Task statement
Below is a listing with pictures. Repeat exactly the lines starting at the one holding "nose: (634, 138)" and going on through the one holding "right hip: (39, 89)", and leave every picture out.

Provided information
===============

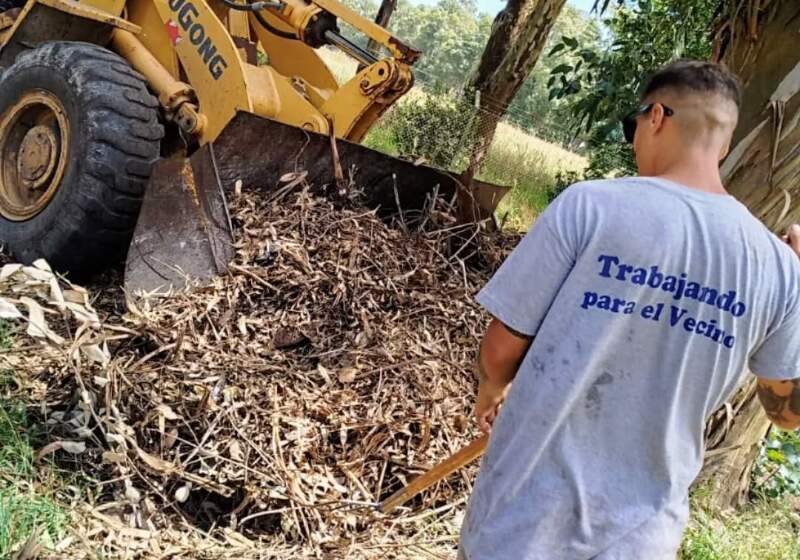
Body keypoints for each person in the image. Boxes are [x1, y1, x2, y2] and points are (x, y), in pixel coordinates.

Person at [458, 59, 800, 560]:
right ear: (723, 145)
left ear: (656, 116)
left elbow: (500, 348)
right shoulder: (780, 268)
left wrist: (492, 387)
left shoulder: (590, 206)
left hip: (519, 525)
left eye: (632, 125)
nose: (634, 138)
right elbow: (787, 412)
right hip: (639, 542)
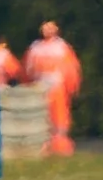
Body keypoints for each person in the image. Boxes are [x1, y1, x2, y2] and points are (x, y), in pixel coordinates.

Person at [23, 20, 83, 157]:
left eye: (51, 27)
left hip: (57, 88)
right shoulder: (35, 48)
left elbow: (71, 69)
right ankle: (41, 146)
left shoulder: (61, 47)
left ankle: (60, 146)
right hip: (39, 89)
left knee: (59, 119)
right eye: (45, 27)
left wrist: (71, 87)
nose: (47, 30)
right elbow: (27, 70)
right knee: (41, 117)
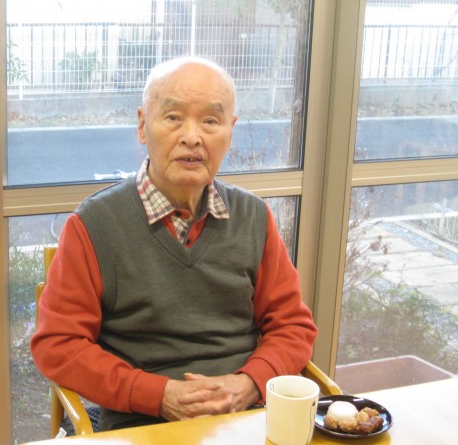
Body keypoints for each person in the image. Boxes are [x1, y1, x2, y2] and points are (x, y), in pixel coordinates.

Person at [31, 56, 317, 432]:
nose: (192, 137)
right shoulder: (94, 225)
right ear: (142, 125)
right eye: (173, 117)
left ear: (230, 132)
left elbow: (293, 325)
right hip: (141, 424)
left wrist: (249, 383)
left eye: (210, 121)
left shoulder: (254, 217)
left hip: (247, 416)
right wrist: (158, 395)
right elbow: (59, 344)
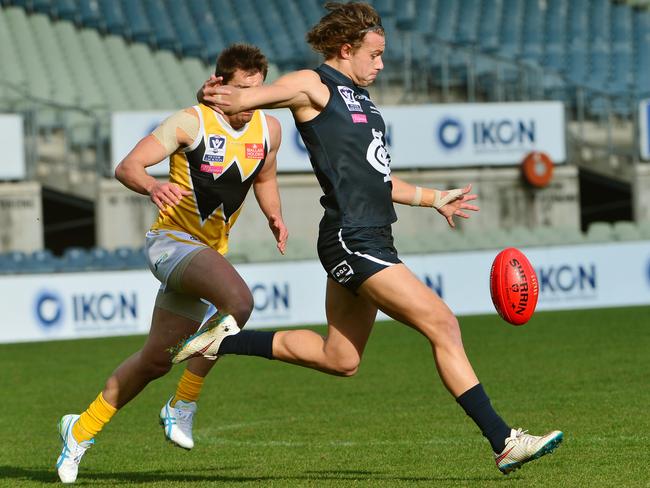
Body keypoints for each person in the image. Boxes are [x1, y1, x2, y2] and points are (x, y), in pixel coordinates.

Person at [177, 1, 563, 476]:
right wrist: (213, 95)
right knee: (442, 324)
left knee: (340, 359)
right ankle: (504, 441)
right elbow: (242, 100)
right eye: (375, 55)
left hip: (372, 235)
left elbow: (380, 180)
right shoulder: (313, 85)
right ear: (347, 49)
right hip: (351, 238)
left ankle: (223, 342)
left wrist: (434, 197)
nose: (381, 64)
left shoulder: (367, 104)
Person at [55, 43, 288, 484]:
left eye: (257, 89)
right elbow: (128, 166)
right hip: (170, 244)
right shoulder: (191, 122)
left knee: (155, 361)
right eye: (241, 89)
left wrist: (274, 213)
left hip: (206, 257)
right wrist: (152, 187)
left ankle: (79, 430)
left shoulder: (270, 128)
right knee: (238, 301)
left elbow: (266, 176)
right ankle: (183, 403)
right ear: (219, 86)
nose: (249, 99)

===============

Output below
nose: (634, 138)
right elbow: (787, 412)
right hip: (639, 542)
Body keypoints for each person in the image. Boxes are [x1, y1, x2, y2] and points are (x, y), in pixel coordinates.

Person at [23, 20, 83, 157]:
left eye: (51, 27)
left hip: (57, 88)
right shoulder: (35, 48)
left elbow: (71, 69)
right ankle: (41, 146)
left shoulder: (61, 47)
left ankle: (60, 146)
right hip: (39, 89)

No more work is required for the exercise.